Study material:

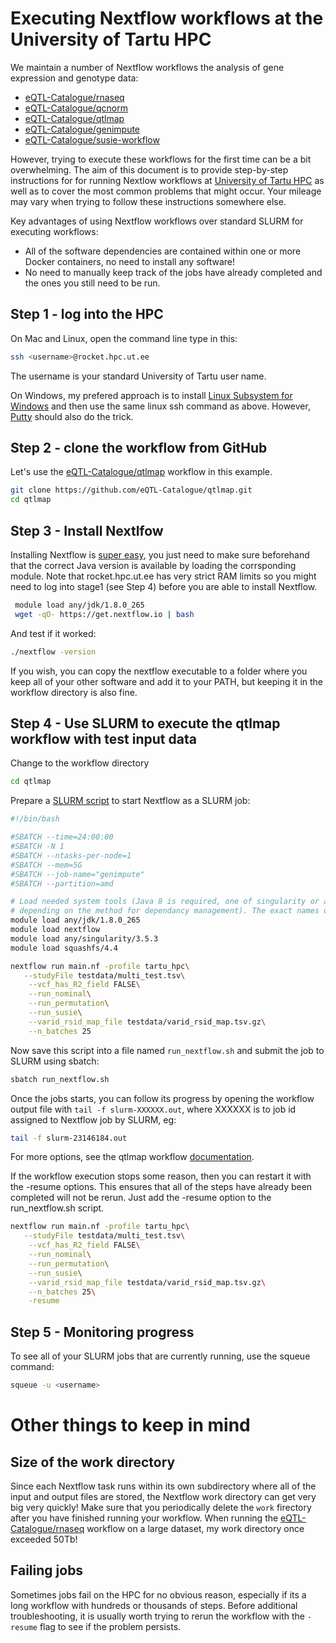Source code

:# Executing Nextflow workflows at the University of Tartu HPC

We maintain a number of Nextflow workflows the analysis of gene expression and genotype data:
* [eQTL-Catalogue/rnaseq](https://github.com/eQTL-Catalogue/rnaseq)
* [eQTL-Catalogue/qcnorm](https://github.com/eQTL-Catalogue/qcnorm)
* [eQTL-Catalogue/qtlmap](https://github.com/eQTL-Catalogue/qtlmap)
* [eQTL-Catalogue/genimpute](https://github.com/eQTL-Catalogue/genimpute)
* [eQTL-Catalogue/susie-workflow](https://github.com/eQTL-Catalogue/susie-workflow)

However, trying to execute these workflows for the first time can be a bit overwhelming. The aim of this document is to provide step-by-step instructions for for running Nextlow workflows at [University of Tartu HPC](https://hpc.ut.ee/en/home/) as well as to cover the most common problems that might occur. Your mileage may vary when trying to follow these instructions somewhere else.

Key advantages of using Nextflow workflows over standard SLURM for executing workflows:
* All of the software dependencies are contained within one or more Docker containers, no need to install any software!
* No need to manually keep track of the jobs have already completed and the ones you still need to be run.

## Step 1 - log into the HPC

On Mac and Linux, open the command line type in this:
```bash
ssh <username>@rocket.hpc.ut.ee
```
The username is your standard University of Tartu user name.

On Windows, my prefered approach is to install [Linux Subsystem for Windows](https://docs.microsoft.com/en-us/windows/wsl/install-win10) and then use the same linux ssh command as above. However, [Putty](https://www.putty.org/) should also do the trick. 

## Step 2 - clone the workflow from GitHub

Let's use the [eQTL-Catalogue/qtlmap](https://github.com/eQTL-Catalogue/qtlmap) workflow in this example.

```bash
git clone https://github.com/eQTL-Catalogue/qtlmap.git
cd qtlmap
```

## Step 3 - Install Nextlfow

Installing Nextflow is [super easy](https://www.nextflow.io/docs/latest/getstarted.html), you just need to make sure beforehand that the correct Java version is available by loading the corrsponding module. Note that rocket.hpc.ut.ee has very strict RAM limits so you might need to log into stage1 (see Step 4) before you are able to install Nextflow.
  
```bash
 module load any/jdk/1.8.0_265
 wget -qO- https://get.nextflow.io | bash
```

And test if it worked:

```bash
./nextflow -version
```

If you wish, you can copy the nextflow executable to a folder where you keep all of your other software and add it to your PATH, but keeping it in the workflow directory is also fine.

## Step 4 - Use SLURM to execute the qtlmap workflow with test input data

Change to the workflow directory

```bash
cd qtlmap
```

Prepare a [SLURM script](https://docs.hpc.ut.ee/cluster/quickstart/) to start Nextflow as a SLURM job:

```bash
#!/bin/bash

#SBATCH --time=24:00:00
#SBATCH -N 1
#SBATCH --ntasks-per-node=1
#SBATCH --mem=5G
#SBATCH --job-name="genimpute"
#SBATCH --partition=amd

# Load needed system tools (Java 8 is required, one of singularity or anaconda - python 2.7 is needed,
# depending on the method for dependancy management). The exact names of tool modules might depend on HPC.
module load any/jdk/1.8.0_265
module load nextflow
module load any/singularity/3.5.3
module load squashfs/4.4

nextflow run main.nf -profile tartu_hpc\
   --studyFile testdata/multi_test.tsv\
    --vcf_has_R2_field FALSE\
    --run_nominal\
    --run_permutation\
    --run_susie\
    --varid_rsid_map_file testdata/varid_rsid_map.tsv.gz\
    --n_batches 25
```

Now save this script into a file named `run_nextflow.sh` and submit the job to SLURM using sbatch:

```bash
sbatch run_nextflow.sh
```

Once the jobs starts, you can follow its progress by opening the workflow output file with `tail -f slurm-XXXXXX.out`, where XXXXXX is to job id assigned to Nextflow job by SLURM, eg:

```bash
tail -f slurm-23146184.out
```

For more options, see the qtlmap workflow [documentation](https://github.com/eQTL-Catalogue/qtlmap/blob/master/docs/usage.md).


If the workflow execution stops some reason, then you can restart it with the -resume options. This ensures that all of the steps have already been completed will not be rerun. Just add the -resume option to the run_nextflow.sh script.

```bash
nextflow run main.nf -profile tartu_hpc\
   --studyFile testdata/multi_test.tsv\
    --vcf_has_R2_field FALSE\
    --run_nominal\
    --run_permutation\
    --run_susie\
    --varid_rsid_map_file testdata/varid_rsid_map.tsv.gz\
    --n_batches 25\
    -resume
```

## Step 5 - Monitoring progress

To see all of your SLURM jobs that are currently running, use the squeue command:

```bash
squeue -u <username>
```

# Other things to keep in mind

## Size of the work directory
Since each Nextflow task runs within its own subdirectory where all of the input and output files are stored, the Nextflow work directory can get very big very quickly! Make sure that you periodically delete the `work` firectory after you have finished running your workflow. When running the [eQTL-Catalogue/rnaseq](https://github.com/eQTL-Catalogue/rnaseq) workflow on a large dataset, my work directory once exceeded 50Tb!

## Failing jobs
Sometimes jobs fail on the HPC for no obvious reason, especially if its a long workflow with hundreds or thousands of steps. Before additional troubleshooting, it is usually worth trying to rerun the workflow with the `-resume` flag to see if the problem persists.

Assigned task: Please retype, without any change, the line containing "## Size of the work directory" and every line after it to the end of the entries above, and only those.

Exercise answer:
## Size of the work directory
Since each Nextflow task runs within its own subdirectory where all of the input and output files are stored, the Nextflow work directory can get very big very quickly! Make sure that you periodically delete the `work` firectory after you have finished running your workflow. When running the [eQTL-Catalogue/rnaseq](https://github.com/eQTL-Catalogue/rnaseq) workflow on a large dataset, my work directory once exceeded 50Tb!

## Failing jobs
Sometimes jobs fail on the HPC for no obvious reason, especially if its a long workflow with hundreds or thousands of steps. Before additional troubleshooting, it is usually worth trying to rerun the workflow with the `-resume` flag to see if the problem persists.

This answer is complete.